#### INPUT MATERIAL:
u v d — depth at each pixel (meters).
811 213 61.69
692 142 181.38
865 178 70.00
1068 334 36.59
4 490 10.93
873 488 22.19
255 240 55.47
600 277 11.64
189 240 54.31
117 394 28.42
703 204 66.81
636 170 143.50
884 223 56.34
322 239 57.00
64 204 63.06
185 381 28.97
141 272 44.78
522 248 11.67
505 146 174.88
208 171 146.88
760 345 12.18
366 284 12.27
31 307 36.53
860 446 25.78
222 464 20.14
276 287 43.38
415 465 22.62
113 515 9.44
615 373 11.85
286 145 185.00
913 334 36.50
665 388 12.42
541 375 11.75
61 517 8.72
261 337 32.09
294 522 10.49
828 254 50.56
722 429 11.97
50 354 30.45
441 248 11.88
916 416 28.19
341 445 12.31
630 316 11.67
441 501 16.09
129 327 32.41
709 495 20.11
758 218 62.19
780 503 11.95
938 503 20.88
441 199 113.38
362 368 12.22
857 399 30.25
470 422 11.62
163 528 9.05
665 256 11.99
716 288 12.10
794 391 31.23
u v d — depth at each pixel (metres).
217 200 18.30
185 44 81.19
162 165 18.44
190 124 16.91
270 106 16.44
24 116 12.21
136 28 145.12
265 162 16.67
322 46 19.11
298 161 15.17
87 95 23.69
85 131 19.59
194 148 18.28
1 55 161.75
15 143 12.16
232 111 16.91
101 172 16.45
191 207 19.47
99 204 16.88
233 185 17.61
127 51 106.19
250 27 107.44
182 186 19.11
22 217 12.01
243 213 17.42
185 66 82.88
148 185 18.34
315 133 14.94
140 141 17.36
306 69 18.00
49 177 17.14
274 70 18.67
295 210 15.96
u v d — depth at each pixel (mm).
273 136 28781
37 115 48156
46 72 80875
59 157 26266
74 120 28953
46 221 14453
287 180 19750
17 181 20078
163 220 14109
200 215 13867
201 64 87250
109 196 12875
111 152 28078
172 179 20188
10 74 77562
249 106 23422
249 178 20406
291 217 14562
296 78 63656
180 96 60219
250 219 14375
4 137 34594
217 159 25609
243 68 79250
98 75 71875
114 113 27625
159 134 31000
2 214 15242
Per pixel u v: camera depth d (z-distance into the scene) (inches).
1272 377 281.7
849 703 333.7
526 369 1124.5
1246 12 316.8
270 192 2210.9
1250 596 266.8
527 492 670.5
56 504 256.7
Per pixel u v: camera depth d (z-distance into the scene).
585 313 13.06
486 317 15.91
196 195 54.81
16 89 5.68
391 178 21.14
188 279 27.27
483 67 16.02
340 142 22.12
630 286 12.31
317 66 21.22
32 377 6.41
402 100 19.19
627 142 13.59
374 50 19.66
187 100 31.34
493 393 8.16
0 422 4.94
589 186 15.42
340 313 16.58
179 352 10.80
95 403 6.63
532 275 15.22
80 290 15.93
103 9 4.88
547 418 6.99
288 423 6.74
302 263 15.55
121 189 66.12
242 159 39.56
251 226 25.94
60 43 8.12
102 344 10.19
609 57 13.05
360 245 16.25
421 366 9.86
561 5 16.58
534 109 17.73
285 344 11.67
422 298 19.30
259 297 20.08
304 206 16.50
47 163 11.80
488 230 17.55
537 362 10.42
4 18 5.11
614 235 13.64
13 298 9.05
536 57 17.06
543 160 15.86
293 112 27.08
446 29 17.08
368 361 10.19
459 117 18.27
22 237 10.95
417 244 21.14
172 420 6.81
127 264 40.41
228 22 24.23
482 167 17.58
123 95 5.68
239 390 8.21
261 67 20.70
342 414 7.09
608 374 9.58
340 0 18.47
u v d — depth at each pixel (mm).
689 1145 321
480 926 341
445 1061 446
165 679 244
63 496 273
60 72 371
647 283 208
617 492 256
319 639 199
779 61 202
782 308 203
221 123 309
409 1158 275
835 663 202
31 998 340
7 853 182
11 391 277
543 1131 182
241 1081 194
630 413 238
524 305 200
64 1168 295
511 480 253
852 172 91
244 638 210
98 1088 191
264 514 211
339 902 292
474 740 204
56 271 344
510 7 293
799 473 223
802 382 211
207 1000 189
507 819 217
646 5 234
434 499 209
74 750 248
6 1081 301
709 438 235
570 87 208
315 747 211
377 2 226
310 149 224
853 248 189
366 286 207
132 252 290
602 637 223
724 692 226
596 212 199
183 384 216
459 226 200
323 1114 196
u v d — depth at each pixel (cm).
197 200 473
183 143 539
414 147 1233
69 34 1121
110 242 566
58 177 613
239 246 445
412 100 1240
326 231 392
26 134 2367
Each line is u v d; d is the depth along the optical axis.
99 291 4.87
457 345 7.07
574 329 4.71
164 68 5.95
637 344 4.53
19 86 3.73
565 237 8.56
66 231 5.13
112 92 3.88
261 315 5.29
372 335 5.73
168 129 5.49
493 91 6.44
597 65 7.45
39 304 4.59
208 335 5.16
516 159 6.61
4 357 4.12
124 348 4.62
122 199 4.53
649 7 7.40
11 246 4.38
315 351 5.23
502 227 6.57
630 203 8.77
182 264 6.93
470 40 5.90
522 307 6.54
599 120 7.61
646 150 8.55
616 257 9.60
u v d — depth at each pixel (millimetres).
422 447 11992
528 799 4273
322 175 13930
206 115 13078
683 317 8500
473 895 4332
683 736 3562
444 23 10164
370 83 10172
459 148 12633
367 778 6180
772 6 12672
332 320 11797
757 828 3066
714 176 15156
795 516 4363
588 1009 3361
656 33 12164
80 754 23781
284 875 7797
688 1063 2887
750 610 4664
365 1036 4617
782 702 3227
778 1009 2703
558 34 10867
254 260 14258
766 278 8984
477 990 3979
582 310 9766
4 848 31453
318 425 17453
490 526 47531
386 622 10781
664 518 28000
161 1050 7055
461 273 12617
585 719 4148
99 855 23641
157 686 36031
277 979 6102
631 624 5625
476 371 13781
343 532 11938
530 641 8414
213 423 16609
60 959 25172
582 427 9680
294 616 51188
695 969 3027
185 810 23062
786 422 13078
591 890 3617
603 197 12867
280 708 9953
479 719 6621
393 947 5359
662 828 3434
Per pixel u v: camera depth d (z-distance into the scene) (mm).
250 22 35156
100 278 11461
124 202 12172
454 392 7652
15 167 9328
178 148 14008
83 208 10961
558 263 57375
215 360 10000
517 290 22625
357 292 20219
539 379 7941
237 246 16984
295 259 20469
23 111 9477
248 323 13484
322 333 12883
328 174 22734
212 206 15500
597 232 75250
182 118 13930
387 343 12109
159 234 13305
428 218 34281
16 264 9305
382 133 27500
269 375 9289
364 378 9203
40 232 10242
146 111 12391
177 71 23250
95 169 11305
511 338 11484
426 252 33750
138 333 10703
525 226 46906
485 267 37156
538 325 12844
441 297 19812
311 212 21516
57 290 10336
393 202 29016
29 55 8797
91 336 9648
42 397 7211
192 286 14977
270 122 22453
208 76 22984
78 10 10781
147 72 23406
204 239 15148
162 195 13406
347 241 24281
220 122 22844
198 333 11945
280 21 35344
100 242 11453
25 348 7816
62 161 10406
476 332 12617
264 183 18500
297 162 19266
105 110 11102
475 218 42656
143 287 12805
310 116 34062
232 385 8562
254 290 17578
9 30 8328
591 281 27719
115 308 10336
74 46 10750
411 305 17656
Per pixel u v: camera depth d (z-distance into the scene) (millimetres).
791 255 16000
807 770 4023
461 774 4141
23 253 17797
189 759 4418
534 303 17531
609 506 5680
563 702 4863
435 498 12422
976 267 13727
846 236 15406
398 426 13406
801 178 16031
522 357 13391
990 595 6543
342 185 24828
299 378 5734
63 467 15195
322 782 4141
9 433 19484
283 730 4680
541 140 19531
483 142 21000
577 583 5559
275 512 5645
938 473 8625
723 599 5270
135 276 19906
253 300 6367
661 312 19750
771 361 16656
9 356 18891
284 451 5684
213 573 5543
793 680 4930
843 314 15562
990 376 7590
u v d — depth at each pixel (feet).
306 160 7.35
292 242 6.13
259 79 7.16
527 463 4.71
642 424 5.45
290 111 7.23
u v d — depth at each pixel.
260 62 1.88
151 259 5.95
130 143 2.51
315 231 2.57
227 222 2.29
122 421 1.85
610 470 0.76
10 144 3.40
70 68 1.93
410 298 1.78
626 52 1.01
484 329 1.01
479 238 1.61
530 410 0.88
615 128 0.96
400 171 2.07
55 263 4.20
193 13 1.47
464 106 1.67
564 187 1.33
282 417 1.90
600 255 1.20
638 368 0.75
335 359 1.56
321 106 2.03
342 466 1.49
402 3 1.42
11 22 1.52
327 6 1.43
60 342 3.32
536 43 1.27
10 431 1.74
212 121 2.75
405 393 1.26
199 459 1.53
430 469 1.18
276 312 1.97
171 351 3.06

#### ACTION ITEM:
If a line of the data contains "scene", copy it out.

#### EXERCISE RESULT:
Per pixel u v: camera depth d (z-distance into the scene) (inches).
Per pixel u v: camera depth d (z-distance into the scene).
Per pixel u v: camera depth d (z-distance into the scene) (mm).
Per pixel u v: camera depth d (z-distance into the scene) (millimetres).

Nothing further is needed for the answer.